# Tips

## JIT compilation

All everwillow functions are compatible with `jax.jit`. Wrapping your workflow
in JIT compiles it into optimized XLA code, which can significantly speed up
repeated evaluations (e.g. scanning over POI values for limits):

```python
import jax

from everwillow.hypotest.upper_limit import upper_limit


@jax.jit
def compute_limit(observed_n):
    observed = {"n": observed_n}
    calc = AsymptoticCalculator(
        nll_fn=nll,
        params=params,
        observation=observed,
        poi_key="mu",
        predict_fn=predict,
    )

    def cls_objective(poi):
        return calc.cls(calc.test(poi))

    return upper_limit(cls_objective, bounds=(0.0, 5.0), level=0.05)


# First call traces and compiles; subsequent calls are fast
limit = compute_limit(12.0)
```

JIT compilation works best when the function structure is fixed and only array
values change.
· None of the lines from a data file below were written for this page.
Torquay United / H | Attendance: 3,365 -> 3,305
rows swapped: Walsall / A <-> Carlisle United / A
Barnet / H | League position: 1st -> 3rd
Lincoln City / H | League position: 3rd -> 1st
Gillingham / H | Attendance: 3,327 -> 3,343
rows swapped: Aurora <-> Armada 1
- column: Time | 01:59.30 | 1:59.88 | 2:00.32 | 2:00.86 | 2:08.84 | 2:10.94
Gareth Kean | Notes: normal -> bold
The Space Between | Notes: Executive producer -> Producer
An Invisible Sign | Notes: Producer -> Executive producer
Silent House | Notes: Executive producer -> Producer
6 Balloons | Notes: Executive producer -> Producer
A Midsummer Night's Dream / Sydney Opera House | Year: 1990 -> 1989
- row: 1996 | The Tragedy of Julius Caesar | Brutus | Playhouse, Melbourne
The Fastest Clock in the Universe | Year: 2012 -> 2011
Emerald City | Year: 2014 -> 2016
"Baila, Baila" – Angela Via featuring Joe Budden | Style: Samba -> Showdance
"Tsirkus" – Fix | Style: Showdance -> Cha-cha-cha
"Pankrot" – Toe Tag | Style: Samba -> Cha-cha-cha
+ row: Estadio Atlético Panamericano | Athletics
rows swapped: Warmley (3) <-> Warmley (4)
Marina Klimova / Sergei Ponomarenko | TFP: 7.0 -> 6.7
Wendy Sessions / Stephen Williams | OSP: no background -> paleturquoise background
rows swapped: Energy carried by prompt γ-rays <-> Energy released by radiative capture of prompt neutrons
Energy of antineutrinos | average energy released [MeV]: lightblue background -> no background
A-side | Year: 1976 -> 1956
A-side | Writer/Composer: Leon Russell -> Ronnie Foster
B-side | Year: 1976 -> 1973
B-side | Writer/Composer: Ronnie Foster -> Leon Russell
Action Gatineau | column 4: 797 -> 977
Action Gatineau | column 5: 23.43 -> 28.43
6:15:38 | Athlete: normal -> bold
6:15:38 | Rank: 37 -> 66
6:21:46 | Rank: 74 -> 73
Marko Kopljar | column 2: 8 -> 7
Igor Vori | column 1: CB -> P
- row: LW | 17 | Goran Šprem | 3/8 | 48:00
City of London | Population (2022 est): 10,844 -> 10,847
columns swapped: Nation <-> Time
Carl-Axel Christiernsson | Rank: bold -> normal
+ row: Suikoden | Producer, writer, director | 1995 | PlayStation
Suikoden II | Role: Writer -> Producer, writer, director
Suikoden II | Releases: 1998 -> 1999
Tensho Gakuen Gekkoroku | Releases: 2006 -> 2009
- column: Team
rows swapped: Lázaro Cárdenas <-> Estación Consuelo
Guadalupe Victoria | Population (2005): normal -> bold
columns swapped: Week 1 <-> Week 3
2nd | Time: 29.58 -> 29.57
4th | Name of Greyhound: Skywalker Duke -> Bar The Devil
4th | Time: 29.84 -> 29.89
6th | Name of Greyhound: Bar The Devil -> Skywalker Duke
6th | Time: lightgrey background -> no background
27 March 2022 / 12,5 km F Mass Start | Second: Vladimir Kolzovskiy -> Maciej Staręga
Avoid passing Python objects that change shape or structure
between calls.

## 64-bit precision

JAX defaults to 32-bit floats. For statistical inference, 64-bit precision is
recommended to avoid numerical issues in likelihood evaluations:

```python
jax.config.update("jax_enable_x64", True)
```

Set this at the top of your script, before any JAX operations.